Isaja Hoofdstuk 66

A. De Here zal Zijn vijanden vergelden.

1. (1-2) De grootheid van God, en de juiste reactie van de mens.

Zo zegt de Here:
“De hemel is Mijn troon,
en de aarde is Mijn voetbank.
Waar is het huis dat gij Mij zult bouwen?
En waar is de plaats van Mijn rust?
Want al deze dingen heeft Mijn hand gemaakt,
en al deze dingen bestaan,
zegt de Here.
“Maar op deze zal Ik letten:
op hem die arm is en van een berouwvolle geest,
en die beeft op Mijn woord.

a. De hemel is Mijn troon, en de aarde is Mijn voetbank: Hier zet de Heer de dingen weer in het juiste perspectief. We kunnen nooit veel van iets begrijpen totdat we begrijpen dat de Here God in de hemel troont, en dat de aarde onder Zijn bevel staat – inderdaad, de aarde is Zijn voetbank.

i. Stefanus citeerde Jesaja 66:1-2 in Handelingen 7:49-50, instemmend met Salomo en Jesaja over de grootheid van God de Schepper.

b. Waar is het huis dat gij Mij zult bouwen? …. Maar op dezen zal Ik letten: op hem die arm is en van een berouwvolle geest, en die beeft bij Mijn woord: Wij willen God wel dienen – maar Hem dienen op onze manier. We willen misschien iets voor God bouwen, maar wat kunnen we bouwen dat God waardig is? Wat God echt van ons wil, is een arme en berouwvolle geest, en dat wij sidderen voor Zijn woord.
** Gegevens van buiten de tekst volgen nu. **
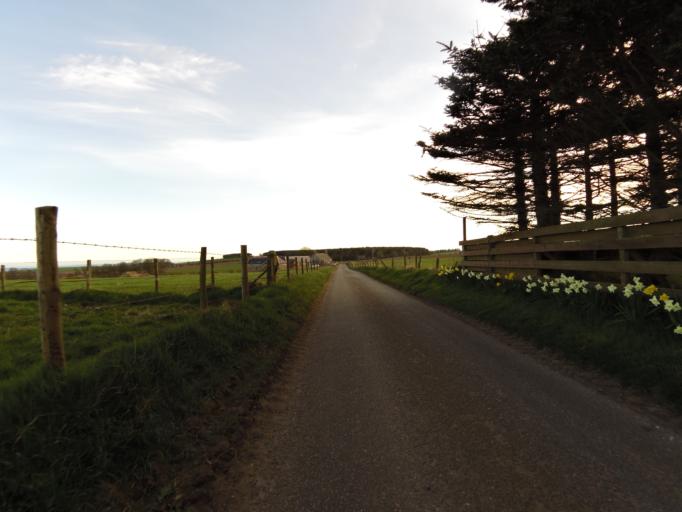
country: GB
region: Scotland
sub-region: Aberdeenshire
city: Stonehaven
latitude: 56.9328
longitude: -2.2255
i. Berouwvol is letterlijk “‘lamgeslagen’ of gehandicapt, hier gebruikt met een geestelijke betekenis: iemand die zich bewust is van de schade die de zonde heeft aangericht, van persoonlijk onvermogen om rechtop voor God te staan.” (Motyer)
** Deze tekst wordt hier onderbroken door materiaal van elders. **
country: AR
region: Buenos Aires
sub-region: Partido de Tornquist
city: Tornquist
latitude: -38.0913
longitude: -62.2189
ii. Bent u een van degenen die beven voor Gods woord? “Zij beven voor de onderzoekende kracht van Gods woord. Komt u nooit op deze plaats en gaat u in de kerkbank zitten, en zegt u: ‘Heere, geef dat Uw Woord mij doorzoekt en beproeft, opdat ik niet misleid word’? Sommige mensen moeten altijd zoetigheden en gerieflijkheden hebben; maar Gods wijze kinderen wensen die niet in overmatige mate. Dagelijks brood vragen wij, niet dagelijks suiker.” (Spurgeon)

2. (3-4) Gods antwoord op lege godsdienstige rituelen.
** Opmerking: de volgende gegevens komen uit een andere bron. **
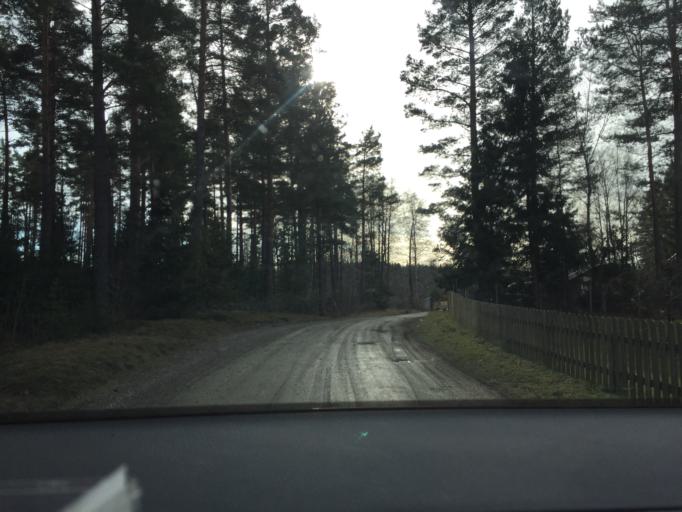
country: SE
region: OErebro
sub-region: Orebro Kommun
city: Odensbacken
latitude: 59.1276
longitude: 15.4742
“Wie een stier doodt, is alsof hij een mens doodt;
Hij die een lam offert, is alsof hij de nek van een hond breekt;
Hij die een graanoffer brengt, is alsof hij varkensbloed offert;
Hij die wierook brandt, is alsof hij een afgod zegent.
Zoals zij hun eigen wegen hebben gekozen,
en hun ziel zich verlustigt in hun gruwelen,
Zo zal Ik hun begoochelingen kiezen,
en hun angsten over hen brengen;
Want toen Ik riep, antwoordde niemand,
Toen Ik sprak, hoorden zij niet,
Maar zij deden kwaad voor Mijn ogen,
En kozen datgene waarin Ik geen behagen heb.”

a. Hij die een stier doodt, alsof hij een mens doodt: In het lege godsdienstige ritueel dacht Gods volk God te behagen. Maar de Here zegt dat wanneer een man een stier doodt als offer, het is alsof hij een mens doodt. Hun godsdienstig ritueel droeg bij aan hun zonde, het nam die niet weg.

b. Zoals zij hun eigen wegen hebben gekozen…zo zal Ik hun begoochelingen kiezen: Gods volk koos voor hun rebellie tegen Hem, en zij volhardden daarin ondanks Zijn voortdurende waarschuwingen. Als een extreme vertoning van oordeel, zal God hun begoochelingen kiezen en een begoocheling onder hen zenden.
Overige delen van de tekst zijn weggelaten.